3. Eli Lilly’s Retevmo
Improving the chances of patients’ long-term survival is the main driver of new cancer drug sales, but it also helps if your product can be considered an easy-to-swallow pill. Retevmo is a small molecule drug that Eli Lilly won when it bought Loxo Oncology for $ 8.0 billion in 2019.
In August, Retevmo obtained FDA approval for the treatment of a very limited group of lung cancer patients with tumors caused by rearranged mutations during transfection (RET). Since then, the FDA has expanded its addressable patient population to include people with thyroid cancer caused by the same mutations.

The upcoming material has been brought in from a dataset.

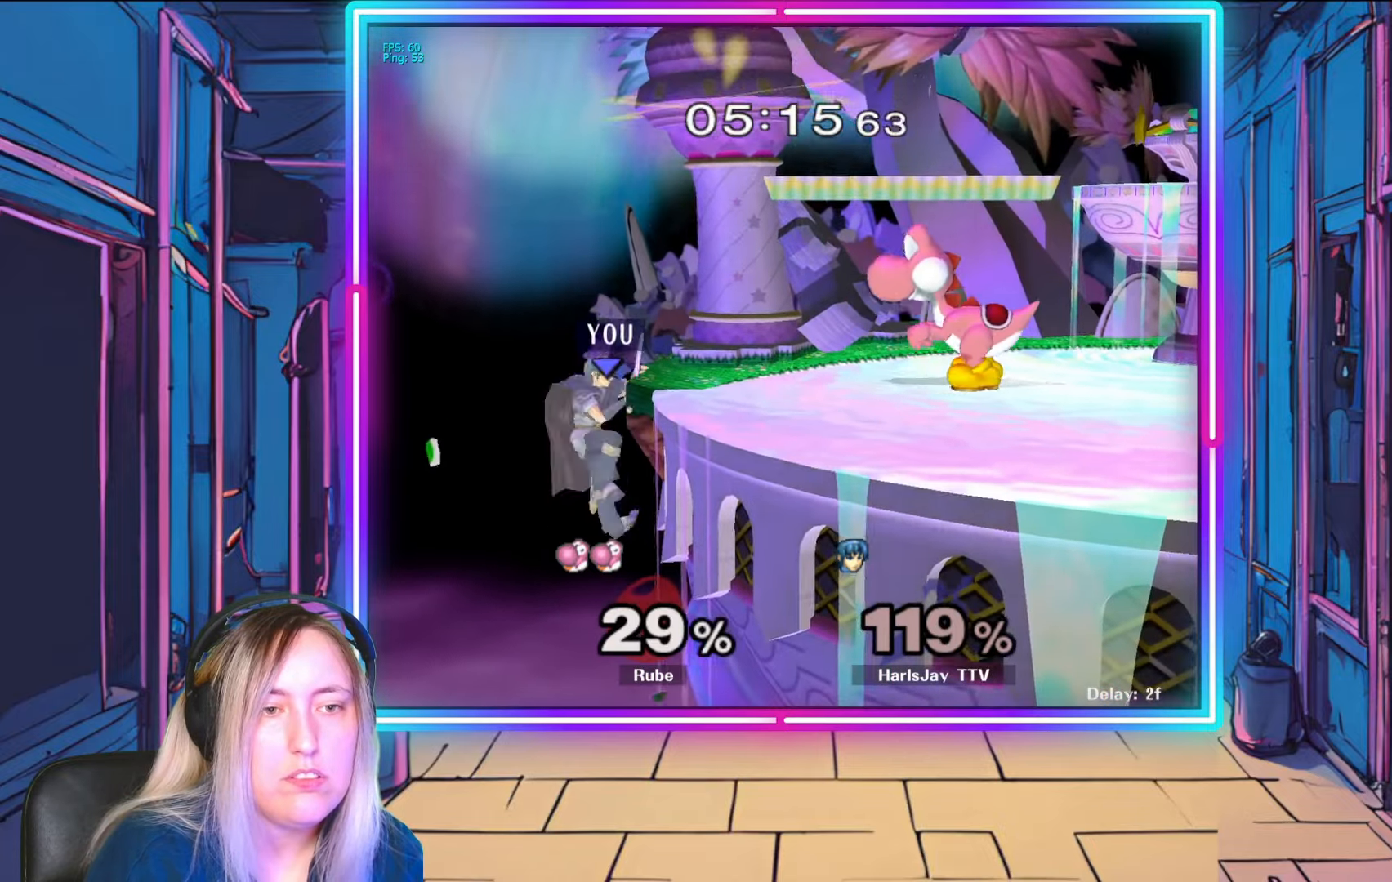
{"buttons": ["R1"], "left_stick": "center", "right_stick": "center", "events": []}
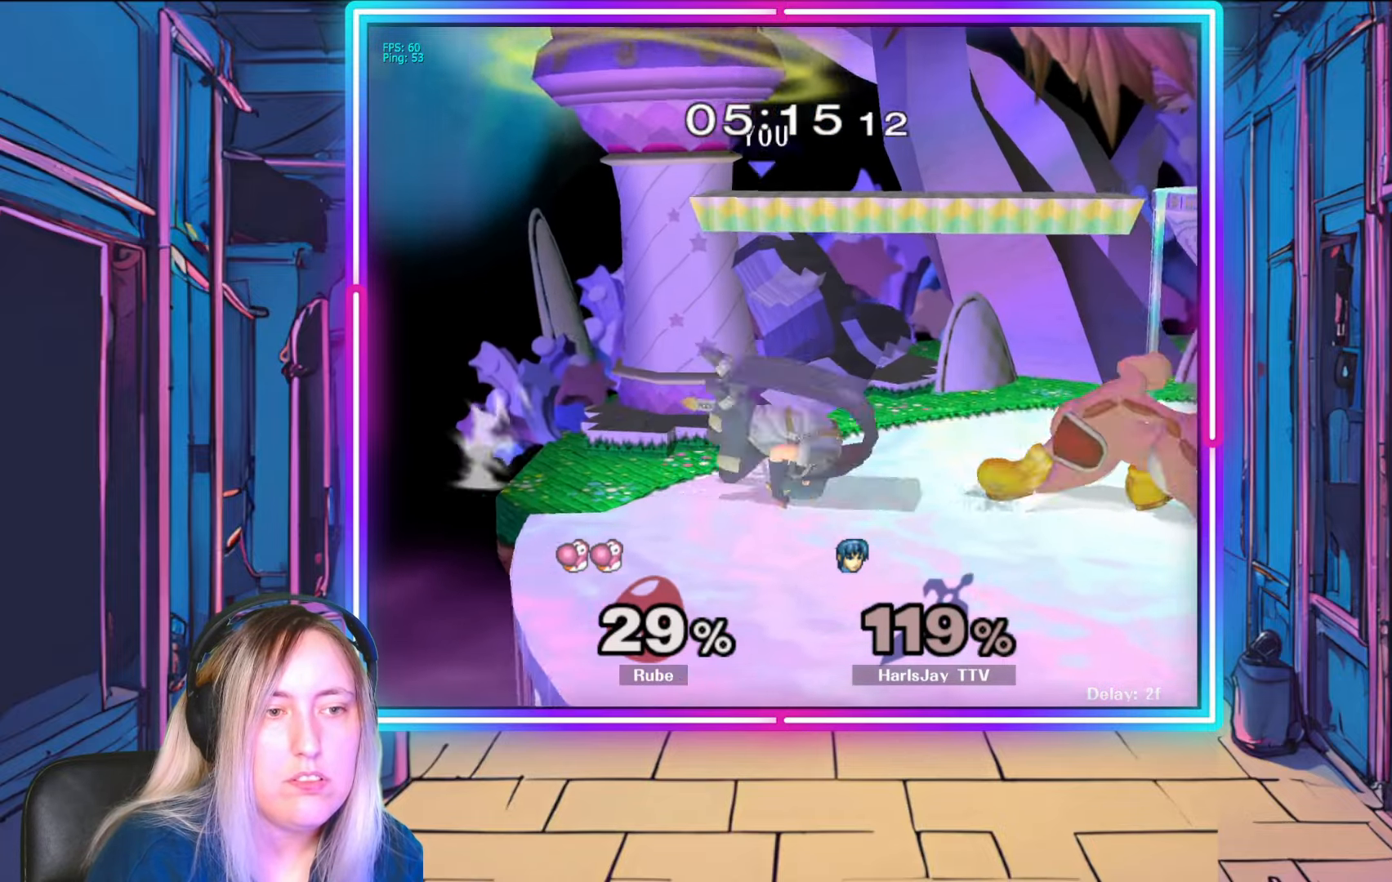
{"buttons": ["R1"], "left_stick": "center", "right_stick": "center", "events": [[317, "left_stick", "right"], [450, "left_stick", "center"]]}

Retevmo’s expedited approvals are based on impressive response rates, but a successful launch depends on overall survival data that Eli Lilly has yet to provide. In 2020, the FDA approved a new drug similar to Retevmo called Gavreto from Collaborative Partners rock (OTC: RHHBY) and Model drugs (NASDAQ: BPMC), for the treatment of the same patients with lung cancer and thyroid cancer. So far, it looks like Gavreto has a slight safety edge, so Eli Lilly’s investors should keep their eyes peeled for Retevmo’s competitive survival results.
The new drugs on this list are important to the companies launching them, but that doesn’t necessarily mean you should be depleting and emptying your drug stocks if the sales numbers disappoint in the next few quarters. No matter what happens to these drug launches, remember that it will take more than one big business flop to sink one of these highly profitable pharmaceutical giants.